THE STORY OF LEVELFIELD




A CLASS WITHOUT BOUNDARIES

‘Open the Big Questions booklet. Turn to the page, Do miracles really happen?’

Rahul raises his hand. He is a new student in our class. His father recently got transferred to the nearby Bakreshwar Thermal Power Township.

‘Sir, which subject is this?’

This question stumps me. The Big Questions booklet contains questions like,

  • Are rich people happier?
  • Will it be good to live forever?
  • Are the great stories like Mahabharata or Illiad true?
  • Why do wars happen?

Now, which subject is this, really? I understand Rahul having a problem with our approach. Till class IV, he studied in an ICSE board school in Kolaghat, another thermal power township. Like all schools, there must have been rigid routines and clear subject boundaries. If we are doing something in school, it must be under one of those subjects, right? How exactly should I make a child understand that in real-life, problems do not come neatly packaged in narrow subject boundaries?

‘Rahul, in this booklet we discuss topics which are not directly under any subject, but still important enough to discuss. Broadly, you can consider this a combination of history, science, philosophy and economics.’

Rahul’s face lights up. Looks like in this school I’m getting to study more subjects than I did in my old school, his expression seems to say.

More subjects are always better - this is a lesson I learnt of late. In the parent-teacher meetings, a standard question is, ‘In this school, kids seem to be studying English most of the times - what about other subjects?’

‘Yes, when will history and geography be introduced?’ an eager mother of an LKG child speaks up.

Suddenly, there is a clamour for history, geography, science, computers - as early as possible.

‘In the XYZ public school, they teach computers right from class I,’ somebody says.

‘And ABC International school has eleven subjects, including moral science,’ another person says.

I let them speak for some time. Finally, they look up at me expectantly, waiting for an answer.

‘How do you expect them to study any subjects at all, if they do not first learn the language well? Right after you were born, did you study geography? Or you just learnt to understand and speak Bangla? For them, English has to be like their mother tongue. If they cannot read English fluently, how will they read history? In which language?

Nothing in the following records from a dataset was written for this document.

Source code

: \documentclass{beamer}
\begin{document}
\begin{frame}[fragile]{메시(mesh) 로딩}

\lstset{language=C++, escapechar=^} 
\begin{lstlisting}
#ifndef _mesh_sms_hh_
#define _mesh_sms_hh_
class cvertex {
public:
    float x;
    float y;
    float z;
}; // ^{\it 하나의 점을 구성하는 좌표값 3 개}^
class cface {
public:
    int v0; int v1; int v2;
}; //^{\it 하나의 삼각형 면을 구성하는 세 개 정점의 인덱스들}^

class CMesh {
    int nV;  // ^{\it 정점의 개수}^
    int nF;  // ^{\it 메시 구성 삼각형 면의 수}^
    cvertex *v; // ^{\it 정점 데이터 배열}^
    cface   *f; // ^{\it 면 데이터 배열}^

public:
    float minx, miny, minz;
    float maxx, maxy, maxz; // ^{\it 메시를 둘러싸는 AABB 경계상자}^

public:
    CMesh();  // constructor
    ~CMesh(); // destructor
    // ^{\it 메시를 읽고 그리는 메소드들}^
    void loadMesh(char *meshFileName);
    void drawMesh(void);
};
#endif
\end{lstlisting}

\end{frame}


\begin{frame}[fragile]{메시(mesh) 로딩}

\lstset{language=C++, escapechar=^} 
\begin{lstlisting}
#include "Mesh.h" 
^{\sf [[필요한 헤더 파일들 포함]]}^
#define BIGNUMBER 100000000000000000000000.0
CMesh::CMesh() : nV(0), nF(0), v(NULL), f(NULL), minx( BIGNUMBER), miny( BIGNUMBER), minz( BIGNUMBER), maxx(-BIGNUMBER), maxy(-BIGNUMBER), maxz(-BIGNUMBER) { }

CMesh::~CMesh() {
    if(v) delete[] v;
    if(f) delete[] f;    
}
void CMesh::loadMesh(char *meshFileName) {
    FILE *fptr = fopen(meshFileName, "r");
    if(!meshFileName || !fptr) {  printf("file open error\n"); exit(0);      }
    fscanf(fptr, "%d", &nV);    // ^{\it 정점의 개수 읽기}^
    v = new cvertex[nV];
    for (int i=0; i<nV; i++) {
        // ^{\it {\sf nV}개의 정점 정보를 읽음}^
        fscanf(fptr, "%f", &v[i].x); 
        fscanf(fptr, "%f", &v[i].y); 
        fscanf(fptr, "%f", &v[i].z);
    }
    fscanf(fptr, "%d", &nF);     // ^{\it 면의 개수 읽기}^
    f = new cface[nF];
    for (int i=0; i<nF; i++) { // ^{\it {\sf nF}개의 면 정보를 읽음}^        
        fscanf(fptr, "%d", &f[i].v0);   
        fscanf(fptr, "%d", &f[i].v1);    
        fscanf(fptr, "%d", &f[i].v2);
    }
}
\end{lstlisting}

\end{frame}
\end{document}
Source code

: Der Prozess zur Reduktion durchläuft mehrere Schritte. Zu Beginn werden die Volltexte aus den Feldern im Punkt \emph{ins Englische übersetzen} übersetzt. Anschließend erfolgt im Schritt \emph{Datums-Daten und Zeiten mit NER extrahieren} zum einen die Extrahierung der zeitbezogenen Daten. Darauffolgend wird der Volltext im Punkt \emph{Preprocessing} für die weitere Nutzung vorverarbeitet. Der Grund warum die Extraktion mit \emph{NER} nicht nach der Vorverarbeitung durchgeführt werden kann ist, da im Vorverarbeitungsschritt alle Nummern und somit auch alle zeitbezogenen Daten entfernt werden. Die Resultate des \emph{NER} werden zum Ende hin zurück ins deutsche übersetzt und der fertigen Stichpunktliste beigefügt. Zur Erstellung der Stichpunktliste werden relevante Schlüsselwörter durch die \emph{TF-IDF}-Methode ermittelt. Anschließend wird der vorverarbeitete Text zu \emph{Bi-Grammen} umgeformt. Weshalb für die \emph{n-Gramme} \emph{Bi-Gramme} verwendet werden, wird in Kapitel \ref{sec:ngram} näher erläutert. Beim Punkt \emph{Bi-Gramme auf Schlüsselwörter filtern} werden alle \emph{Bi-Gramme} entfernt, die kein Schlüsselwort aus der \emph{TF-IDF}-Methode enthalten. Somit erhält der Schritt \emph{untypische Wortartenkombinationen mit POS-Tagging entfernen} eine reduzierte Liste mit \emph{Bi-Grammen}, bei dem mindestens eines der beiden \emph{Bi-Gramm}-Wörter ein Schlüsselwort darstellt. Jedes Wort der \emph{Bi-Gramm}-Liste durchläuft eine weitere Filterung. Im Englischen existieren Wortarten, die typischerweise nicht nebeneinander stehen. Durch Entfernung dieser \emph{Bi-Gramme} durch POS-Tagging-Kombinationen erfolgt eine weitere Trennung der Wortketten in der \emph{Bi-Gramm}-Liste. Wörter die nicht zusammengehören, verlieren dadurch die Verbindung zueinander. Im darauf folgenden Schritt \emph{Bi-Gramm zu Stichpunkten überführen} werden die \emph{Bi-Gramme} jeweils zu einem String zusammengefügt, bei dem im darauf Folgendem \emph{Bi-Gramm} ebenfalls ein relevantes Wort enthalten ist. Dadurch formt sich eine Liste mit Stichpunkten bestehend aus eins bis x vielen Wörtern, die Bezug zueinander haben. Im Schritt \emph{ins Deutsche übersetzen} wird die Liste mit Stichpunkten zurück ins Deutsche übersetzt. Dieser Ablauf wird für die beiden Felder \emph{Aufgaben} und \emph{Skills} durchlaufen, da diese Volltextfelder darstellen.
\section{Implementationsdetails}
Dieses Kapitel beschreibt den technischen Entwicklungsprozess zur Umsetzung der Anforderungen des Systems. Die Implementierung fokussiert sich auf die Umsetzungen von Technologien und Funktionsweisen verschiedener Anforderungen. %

‘And what is the hurry? The board prescribes that social science and science are introduced only from class VI. Primary level, till class V, is a time to prepare the child. They should learn to speak, read, write. They should develop a logical and analytical mind. That’s all the goal we should have till class V. Other subjects must come after that.’

‘But at least computers can be taught earlier, no?’ a father of a class I student asks, hopeful that at least one more subject will be added to the measly list of English, Math and Environment Science. Only three subjects? How awful is that? My neighbour’s kid is learning double of that.

Double, yes. Learning? No.

‘Yes, you can teach painting in computer, or playing games. But if you have to teach something real, like using internet, or using MS Office - then we must wait till their language skills are better and they are more mature.’ I answer.

‘Yes, in the other school they only teach them to paint during the computer class,’ he sheepishly admits.